- **WHAT IS NEEDED**
Transcribe the following entries letter for letter, without the pictures.

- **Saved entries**

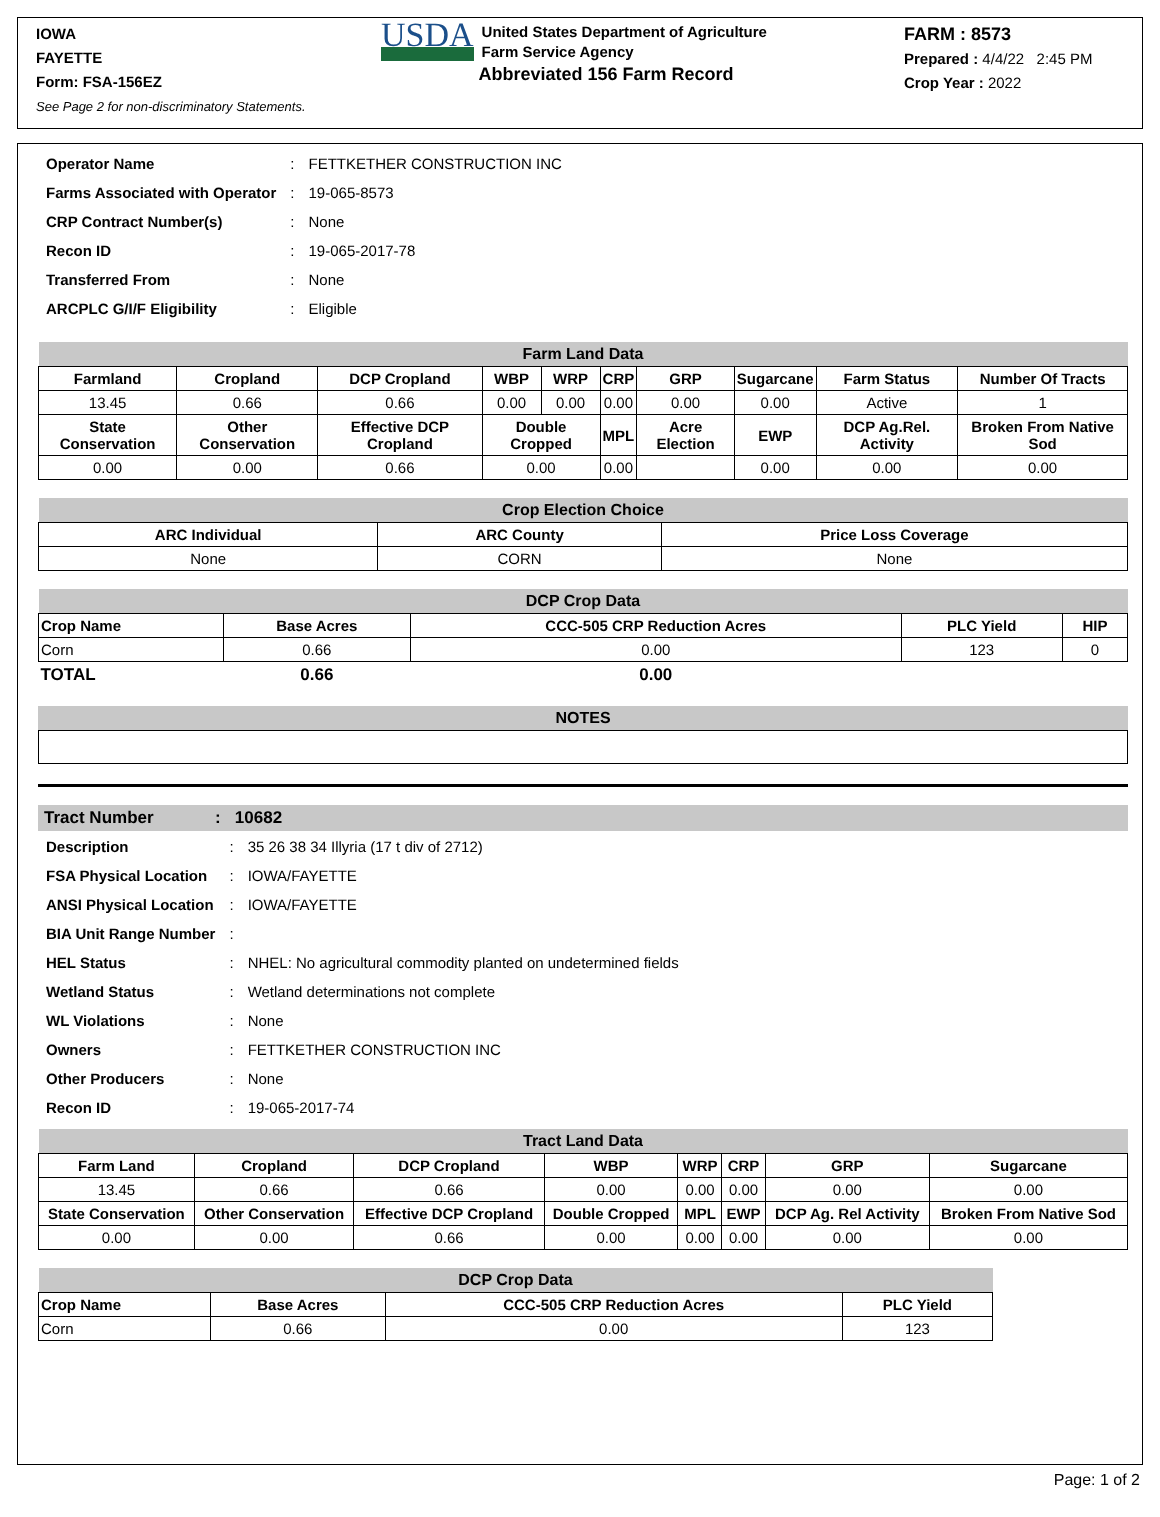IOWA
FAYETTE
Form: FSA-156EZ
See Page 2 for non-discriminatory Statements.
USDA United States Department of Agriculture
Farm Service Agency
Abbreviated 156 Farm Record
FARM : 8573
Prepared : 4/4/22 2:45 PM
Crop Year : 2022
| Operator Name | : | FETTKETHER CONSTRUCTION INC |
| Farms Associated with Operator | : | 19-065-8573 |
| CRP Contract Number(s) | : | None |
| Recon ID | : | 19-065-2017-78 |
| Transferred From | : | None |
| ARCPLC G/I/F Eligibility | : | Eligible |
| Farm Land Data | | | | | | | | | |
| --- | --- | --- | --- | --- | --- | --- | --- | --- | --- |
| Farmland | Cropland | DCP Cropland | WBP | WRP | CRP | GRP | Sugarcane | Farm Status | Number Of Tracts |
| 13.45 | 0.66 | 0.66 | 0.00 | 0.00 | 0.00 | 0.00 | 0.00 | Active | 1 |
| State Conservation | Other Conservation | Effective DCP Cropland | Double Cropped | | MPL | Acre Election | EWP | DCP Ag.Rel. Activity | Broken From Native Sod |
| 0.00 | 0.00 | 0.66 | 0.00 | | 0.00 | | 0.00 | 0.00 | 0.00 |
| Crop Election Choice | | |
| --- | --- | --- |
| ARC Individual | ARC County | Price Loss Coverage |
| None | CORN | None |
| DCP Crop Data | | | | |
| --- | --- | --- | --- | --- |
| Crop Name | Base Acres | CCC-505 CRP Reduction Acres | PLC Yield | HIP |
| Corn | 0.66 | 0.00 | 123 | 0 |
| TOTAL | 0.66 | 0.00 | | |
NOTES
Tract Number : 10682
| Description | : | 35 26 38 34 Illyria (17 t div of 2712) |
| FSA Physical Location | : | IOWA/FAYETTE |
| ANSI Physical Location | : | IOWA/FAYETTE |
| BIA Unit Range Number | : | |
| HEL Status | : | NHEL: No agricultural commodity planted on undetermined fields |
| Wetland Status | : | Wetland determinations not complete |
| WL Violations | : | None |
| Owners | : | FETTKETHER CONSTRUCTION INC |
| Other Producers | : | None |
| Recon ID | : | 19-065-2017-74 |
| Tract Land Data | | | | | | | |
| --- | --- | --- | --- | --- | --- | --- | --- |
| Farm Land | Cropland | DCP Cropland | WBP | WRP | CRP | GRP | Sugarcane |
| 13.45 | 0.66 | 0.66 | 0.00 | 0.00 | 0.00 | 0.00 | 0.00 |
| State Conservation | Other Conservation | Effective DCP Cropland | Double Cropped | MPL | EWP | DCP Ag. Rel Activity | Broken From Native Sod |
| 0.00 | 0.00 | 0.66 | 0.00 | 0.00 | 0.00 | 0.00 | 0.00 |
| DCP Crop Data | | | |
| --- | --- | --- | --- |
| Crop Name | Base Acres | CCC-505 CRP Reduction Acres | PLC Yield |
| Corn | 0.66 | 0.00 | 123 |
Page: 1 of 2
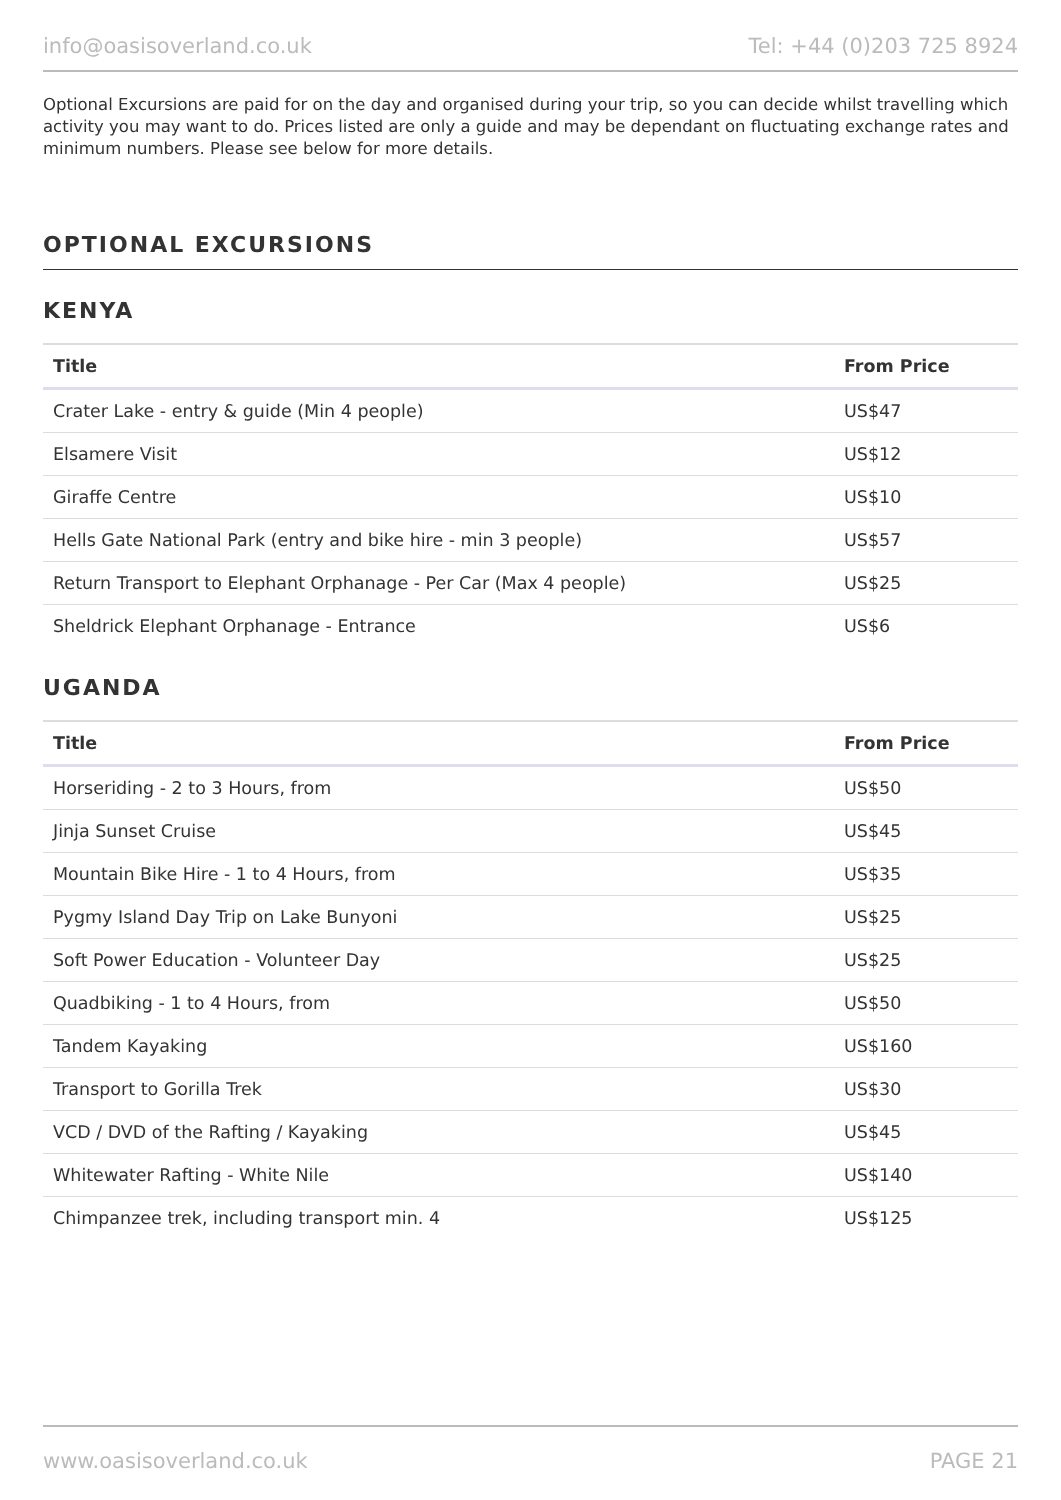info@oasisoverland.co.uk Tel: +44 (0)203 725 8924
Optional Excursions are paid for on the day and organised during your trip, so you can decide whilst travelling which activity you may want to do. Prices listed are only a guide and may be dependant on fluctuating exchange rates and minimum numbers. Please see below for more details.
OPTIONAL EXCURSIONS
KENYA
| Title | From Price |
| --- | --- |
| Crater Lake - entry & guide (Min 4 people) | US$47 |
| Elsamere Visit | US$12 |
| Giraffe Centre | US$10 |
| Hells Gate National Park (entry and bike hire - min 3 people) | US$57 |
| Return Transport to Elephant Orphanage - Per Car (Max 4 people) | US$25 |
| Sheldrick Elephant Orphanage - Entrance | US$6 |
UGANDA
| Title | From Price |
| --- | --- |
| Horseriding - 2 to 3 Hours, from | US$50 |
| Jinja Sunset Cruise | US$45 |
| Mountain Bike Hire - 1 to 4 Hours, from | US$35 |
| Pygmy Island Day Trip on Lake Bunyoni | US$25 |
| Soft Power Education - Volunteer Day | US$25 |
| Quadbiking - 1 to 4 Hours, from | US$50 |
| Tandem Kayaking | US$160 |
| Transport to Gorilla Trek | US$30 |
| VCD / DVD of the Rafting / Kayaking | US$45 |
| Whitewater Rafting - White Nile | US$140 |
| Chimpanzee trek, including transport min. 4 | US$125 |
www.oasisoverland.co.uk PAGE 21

- **TASK SOLUTION**
IOWA
FAYETTE
Form: FSA-156EZ
See Page 2 for non-discriminatory Statements.
USDA United States Department of Agriculture
Farm Service Agency
Abbreviated 156 Farm Record
FARM : 8573
Prepared : 4/4/22 2:45 PM
Crop Year : 2022
| Operator Name | : | FETTKETHER CONSTRUCTION INC |
| Farms Associated with Operator | : | 19-065-8573 |
| CRP Contract Number(s) | : | None |
| Recon ID | : | 19-065-2017-78 |
| Transferred From | : | None |
| ARCPLC G/I/F Eligibility | : | Eligible |
| Farm Land Data | | | | | | | | | |
| --- | --- | --- | --- | --- | --- | --- | --- | --- | --- |
| Farmland | Cropland | DCP Cropland | WBP | WRP | CRP | GRP | Sugarcane | Farm Status | Number Of Tracts |
| 13.45 | 0.66 | 0.66 | 0.00 | 0.00 | 0.00 | 0.00 | 0.00 | Active | 1 |
| State Conservation | Other Conservation | Effective DCP Cropland | Double Cropped | | MPL | Acre Election | EWP | DCP Ag.Rel. Activity | Broken From Native Sod |
| 0.00 | 0.00 | 0.66 | 0.00 | | 0.00 | | 0.00 | 0.00 | 0.00 |
| Crop Election Choice | | |
| --- | --- | --- |
| ARC Individual | ARC County | Price Loss Coverage |
| None | CORN | None |
| DCP Crop Data | | | | |
| --- | --- | --- | --- | --- |
| Crop Name | Base Acres | CCC-505 CRP Reduction Acres | PLC Yield | HIP |
| Corn | 0.66 | 0.00 | 123 | 0 |
| TOTAL | 0.66 | 0.00 | | |
NOTES
Tract Number : 10682
| Description | : | 35 26 38 34 Illyria (17 t div of 2712) |
| FSA Physical Location | : | IOWA/FAYETTE |
| ANSI Physical Location | : | IOWA/FAYETTE |
| BIA Unit Range Number | : | |
| HEL Status | : | NHEL: No agricultural commodity planted on undetermined fields |
| Wetland Status | : | Wetland determinations not complete |
| WL Violations | : | None |
| Owners | : | FETTKETHER CONSTRUCTION INC |
| Other Producers | : | None |
| Recon ID | : | 19-065-2017-74 |
| Tract Land Data | | | | | | | |
| --- | --- | --- | --- | --- | --- | --- | --- |
| Farm Land | Cropland | DCP Cropland | WBP | WRP | CRP | GRP | Sugarcane |
| 13.45 | 0.66 | 0.66 | 0.00 | 0.00 | 0.00 | 0.00 | 0.00 |
| State Conservation | Other Conservation | Effective DCP Cropland | Double Cropped | MPL | EWP | DCP Ag. Rel Activity | Broken From Native Sod |
| 0.00 | 0.00 | 0.66 | 0.00 | 0.00 | 0.00 | 0.00 | 0.00 |
| DCP Crop Data | | | |
| --- | --- | --- | --- |
| Crop Name | Base Acres | CCC-505 CRP Reduction Acres | PLC Yield |
| Corn | 0.66 | 0.00 | 123 |
Page: 1 of 2
info@oasisoverland.co.uk Tel: +44 (0)203 725 8924
Optional Excursions are paid for on the day and organised during your trip, so you can decide whilst travelling which activity you may want to do. Prices listed are only a guide and may be dependant on fluctuating exchange rates and minimum numbers. Please see below for more details.
OPTIONAL EXCURSIONS
KENYA
| Title | From Price |
| --- | --- |
| Crater Lake - entry & guide (Min 4 people) | US$47 |
| Elsamere Visit | US$12 |
| Giraffe Centre | US$10 |
| Hells Gate National Park (entry and bike hire - min 3 people) | US$57 |
| Return Transport to Elephant Orphanage - Per Car (Max 4 people) | US$25 |
| Sheldrick Elephant Orphanage - Entrance | US$6 |
UGANDA
| Title | From Price |
| --- | --- |
| Horseriding - 2 to 3 Hours, from | US$50 |
| Jinja Sunset Cruise | US$45 |
| Mountain Bike Hire - 1 to 4 Hours, from | US$35 |
| Pygmy Island Day Trip on Lake Bunyoni | US$25 |
| Soft Power Education - Volunteer Day | US$25 |
| Quadbiking - 1 to 4 Hours, from | US$50 |
| Tandem Kayaking | US$160 |
| Transport to Gorilla Trek | US$30 |
| VCD / DVD of the Rafting / Kayaking | US$45 |
| Whitewater Rafting - White Nile | US$140 |
| Chimpanzee trek, including transport min. 4 | US$125 |
www.oasisoverland.co.uk PAGE 21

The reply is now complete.